-- start Text section --

In the case of A.K. Gopalan v. State of Madras[1], the concept of "personal liberty" was first taken into consideration. A.K. Gopalan was detained under the Preventive Detention Act; therefore, he challenged the Act on the basis that it violated his right under Article 19(1)(d), i.e., the Right to move freely. He argued that,
(1)   Personal liberty is protected under Article 21, which also includes the right to move freely.
(2)   Article 19 is a substantive right, and Article 21 is a procedural right; both the Articles should be read together.
(3)   The "procedure established by law" actually meant "due process of law," and the law established should be in conformity with the principle of natural justice.
 
The Supreme Court rejected the contentions and held that personal liberty can only be infringed in two ways:
(1)   If there is any physical restraint without the authority of law,
(2)   In cases of coercion.

-- end Text section --
-- start Raw data --

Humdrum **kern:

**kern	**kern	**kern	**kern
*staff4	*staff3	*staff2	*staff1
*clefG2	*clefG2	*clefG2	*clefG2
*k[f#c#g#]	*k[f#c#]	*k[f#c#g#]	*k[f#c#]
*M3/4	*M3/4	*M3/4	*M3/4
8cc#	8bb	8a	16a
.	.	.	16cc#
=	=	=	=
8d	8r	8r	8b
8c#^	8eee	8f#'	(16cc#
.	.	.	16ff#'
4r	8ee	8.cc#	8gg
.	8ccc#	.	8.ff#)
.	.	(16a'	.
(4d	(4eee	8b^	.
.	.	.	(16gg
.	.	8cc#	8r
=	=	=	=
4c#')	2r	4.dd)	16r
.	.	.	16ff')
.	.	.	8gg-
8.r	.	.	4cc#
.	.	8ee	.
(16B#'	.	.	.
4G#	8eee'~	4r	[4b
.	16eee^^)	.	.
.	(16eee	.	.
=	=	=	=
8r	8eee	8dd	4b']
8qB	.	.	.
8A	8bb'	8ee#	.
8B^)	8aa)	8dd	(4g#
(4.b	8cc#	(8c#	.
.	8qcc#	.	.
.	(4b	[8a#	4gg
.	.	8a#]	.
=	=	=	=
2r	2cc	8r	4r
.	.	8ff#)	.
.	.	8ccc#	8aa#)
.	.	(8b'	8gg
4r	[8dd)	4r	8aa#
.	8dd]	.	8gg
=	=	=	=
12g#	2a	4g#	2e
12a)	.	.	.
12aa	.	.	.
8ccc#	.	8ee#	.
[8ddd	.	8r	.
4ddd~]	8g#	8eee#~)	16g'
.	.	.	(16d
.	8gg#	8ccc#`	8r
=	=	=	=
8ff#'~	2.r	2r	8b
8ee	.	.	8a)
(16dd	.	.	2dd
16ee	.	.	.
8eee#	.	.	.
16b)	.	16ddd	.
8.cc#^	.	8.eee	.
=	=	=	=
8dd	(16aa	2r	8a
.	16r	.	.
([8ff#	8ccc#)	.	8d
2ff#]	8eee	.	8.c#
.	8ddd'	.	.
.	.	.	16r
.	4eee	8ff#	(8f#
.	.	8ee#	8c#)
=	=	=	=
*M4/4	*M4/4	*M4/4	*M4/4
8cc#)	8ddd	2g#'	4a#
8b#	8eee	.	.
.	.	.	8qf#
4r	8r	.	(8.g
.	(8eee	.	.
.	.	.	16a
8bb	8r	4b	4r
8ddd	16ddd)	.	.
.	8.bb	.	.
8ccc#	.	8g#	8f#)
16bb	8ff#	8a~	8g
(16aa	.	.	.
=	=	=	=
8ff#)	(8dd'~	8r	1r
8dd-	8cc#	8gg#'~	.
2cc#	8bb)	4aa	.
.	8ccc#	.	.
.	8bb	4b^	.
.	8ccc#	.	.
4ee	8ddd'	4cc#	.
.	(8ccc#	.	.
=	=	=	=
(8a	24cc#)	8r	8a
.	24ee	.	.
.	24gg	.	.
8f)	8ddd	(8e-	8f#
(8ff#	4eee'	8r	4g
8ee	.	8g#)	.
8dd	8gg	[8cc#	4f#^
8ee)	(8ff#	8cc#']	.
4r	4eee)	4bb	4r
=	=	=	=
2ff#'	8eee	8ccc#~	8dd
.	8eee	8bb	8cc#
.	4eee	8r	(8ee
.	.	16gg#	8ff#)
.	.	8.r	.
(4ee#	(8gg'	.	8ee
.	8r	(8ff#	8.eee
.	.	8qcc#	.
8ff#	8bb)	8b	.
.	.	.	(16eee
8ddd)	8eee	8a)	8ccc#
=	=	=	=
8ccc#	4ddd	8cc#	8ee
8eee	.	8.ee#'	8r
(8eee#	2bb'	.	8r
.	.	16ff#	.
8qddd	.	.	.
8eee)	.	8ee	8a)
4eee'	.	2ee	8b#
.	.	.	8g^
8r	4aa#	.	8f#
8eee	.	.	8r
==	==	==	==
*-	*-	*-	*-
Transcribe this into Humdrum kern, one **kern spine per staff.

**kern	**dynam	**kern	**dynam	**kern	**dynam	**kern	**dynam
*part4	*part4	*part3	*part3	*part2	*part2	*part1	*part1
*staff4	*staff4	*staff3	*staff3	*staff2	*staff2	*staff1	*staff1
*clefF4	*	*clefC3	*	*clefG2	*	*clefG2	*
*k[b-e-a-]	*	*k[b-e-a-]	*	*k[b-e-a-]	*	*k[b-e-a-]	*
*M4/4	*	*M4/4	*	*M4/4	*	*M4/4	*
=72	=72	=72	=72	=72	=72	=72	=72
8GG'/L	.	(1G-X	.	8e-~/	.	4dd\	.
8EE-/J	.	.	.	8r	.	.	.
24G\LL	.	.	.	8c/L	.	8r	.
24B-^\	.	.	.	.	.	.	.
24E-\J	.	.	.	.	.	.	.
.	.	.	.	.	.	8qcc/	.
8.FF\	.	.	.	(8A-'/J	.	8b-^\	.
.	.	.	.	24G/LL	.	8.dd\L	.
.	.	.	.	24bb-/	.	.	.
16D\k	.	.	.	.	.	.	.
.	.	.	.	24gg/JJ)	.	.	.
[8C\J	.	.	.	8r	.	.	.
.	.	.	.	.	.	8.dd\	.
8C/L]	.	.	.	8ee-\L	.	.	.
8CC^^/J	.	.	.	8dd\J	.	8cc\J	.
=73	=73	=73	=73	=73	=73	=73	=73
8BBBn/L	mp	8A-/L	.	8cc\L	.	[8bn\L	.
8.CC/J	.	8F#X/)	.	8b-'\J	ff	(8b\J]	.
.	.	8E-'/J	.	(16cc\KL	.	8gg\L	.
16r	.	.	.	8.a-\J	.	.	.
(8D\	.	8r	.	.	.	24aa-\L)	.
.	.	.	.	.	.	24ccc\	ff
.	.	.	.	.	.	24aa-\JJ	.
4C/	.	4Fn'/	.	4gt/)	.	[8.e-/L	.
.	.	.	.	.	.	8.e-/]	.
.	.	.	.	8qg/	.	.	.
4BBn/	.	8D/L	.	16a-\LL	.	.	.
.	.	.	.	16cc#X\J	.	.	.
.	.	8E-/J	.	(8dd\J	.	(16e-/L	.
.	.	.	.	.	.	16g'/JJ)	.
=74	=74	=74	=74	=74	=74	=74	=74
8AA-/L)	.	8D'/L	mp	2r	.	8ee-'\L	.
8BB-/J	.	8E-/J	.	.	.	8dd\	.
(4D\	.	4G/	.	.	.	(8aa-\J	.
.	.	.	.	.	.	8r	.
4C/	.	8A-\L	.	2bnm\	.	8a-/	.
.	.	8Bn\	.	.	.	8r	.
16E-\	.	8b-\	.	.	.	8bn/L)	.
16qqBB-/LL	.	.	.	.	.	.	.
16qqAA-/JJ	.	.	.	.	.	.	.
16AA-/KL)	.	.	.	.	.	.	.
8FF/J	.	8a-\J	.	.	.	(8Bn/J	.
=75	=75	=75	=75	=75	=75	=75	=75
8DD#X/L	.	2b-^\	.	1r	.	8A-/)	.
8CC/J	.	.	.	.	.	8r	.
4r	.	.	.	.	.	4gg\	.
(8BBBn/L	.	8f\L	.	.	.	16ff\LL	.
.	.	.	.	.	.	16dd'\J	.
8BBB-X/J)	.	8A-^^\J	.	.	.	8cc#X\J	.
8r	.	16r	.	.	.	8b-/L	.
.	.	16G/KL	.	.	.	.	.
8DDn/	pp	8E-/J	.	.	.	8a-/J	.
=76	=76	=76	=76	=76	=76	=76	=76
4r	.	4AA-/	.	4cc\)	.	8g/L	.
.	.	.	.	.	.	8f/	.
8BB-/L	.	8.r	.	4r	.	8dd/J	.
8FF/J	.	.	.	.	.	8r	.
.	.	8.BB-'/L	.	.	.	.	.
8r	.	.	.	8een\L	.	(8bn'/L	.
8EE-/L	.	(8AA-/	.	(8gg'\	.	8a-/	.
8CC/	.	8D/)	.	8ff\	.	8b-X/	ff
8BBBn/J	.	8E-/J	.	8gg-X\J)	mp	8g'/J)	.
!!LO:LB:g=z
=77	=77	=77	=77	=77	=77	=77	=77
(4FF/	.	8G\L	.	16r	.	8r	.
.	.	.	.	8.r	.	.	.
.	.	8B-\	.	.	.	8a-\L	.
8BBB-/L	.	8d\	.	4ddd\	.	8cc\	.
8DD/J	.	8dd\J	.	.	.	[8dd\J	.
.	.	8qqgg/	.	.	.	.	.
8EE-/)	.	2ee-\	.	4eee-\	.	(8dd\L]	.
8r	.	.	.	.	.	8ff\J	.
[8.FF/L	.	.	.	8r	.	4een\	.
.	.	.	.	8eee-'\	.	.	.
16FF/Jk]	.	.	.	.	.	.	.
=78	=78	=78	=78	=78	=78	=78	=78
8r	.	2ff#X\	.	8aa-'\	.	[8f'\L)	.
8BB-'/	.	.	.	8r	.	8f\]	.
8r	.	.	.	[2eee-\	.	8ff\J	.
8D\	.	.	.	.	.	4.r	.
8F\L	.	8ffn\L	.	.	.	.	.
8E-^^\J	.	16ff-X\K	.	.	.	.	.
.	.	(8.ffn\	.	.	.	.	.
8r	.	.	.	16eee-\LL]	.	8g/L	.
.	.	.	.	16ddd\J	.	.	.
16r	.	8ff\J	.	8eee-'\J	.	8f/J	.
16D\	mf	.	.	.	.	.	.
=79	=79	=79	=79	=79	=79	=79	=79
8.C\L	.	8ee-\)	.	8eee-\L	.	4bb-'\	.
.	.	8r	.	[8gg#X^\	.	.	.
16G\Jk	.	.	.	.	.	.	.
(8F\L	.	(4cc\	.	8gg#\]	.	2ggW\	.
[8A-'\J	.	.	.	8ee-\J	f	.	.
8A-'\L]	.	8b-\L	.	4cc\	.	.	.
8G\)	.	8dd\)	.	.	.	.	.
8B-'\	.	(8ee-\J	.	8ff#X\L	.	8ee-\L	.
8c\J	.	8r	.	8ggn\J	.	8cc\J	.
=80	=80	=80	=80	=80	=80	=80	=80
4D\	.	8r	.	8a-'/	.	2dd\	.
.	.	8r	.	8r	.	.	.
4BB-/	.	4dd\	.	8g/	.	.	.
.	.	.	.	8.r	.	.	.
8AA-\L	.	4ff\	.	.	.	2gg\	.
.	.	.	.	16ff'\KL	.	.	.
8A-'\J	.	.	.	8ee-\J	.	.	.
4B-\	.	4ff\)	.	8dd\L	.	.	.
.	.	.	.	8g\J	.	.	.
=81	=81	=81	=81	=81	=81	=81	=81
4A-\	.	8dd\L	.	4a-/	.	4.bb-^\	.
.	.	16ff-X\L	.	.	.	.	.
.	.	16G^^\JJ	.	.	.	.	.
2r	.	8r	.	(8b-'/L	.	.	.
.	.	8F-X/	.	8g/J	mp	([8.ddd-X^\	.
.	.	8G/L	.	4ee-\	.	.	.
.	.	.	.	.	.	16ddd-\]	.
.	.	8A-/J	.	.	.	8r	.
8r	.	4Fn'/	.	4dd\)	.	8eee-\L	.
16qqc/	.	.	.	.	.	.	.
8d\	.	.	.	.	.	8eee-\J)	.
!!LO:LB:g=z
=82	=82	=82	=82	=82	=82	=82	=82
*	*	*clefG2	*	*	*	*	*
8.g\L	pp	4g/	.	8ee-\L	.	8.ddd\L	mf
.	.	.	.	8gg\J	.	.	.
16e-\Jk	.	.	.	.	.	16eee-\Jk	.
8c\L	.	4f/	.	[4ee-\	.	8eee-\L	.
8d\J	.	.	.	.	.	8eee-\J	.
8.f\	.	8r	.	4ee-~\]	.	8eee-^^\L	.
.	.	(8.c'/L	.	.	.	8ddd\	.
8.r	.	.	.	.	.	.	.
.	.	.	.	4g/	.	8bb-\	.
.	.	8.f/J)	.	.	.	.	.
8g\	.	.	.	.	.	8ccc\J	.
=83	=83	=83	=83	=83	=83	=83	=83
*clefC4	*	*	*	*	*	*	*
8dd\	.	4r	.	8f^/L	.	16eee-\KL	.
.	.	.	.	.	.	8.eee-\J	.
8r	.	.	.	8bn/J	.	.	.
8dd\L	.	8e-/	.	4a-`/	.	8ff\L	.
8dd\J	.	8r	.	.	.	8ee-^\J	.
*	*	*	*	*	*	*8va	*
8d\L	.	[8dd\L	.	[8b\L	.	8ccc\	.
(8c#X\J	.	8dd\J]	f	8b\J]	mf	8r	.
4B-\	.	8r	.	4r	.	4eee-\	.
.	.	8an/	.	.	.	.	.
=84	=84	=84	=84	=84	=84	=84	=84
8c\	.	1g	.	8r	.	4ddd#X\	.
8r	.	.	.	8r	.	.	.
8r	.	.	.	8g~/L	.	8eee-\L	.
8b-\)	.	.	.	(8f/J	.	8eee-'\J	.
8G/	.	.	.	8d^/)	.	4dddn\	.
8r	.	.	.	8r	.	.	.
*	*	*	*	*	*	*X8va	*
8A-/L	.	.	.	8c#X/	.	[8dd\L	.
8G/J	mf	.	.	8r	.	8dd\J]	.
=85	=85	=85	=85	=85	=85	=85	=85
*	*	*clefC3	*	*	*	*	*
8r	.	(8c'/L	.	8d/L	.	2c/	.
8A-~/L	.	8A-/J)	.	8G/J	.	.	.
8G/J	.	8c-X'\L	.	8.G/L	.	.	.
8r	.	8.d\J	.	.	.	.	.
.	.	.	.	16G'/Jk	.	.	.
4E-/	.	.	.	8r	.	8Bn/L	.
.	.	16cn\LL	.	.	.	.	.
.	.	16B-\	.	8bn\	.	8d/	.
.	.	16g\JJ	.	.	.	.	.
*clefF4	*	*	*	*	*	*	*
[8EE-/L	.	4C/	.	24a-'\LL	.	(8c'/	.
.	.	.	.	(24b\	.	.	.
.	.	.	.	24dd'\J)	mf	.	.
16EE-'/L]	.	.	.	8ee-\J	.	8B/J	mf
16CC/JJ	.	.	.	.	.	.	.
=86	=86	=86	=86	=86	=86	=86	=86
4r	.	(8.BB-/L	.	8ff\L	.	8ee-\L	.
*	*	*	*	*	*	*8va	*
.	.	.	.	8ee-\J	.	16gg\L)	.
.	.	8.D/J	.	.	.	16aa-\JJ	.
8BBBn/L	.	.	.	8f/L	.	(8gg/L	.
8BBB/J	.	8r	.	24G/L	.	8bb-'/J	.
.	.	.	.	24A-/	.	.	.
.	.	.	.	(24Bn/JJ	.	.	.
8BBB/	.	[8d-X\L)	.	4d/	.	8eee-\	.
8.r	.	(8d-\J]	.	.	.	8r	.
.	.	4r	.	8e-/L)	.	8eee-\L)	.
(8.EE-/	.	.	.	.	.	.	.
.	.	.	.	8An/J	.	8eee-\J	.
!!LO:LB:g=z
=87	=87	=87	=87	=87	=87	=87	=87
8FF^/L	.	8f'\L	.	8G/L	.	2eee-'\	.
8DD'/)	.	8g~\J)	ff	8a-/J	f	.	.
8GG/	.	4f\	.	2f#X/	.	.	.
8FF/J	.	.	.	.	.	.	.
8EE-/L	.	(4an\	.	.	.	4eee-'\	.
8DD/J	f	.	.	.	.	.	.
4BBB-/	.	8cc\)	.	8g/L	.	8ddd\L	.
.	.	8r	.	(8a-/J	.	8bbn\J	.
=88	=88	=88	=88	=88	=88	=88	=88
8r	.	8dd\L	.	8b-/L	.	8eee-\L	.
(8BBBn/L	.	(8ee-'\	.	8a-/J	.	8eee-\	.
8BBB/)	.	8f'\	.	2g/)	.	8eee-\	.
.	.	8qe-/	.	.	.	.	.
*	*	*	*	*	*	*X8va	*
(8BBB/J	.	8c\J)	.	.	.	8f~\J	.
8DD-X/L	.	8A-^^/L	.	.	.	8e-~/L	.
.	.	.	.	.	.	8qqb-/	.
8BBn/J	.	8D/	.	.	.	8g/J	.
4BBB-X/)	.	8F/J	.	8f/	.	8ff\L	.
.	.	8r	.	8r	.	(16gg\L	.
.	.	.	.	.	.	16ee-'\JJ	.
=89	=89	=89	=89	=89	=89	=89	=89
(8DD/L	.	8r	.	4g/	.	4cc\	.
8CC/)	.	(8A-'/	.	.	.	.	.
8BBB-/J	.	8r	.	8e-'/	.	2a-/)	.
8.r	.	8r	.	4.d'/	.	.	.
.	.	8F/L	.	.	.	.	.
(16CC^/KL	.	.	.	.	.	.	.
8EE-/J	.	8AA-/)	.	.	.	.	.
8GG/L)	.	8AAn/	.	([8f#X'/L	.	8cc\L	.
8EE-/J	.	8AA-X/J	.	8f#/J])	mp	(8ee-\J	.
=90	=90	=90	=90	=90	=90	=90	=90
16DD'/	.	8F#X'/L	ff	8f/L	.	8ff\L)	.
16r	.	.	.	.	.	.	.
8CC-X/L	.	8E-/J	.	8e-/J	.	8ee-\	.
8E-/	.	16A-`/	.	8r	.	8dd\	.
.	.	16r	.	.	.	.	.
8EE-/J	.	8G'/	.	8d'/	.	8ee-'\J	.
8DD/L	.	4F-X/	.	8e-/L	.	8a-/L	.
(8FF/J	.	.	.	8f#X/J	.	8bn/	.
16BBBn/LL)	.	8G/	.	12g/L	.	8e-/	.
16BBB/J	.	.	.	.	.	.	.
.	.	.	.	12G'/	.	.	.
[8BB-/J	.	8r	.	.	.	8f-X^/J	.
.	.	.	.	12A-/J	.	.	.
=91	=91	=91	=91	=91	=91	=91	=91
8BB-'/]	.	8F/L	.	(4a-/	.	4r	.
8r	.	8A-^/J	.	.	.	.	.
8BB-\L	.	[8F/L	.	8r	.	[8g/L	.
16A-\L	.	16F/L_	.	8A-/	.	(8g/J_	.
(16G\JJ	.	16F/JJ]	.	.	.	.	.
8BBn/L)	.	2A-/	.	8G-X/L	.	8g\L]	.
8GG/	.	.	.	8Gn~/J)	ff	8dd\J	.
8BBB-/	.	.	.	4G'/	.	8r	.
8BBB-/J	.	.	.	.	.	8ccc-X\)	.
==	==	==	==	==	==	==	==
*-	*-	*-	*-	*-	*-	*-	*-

-- end Raw data --

> _What to do_
In the passage on A.K. Gopalan v. State of Madras, what are the only two ways the Supreme Court held that personal liberty can be infringed?

> _Final result_
By physical restraint without the authority of law, and in cases of coercion.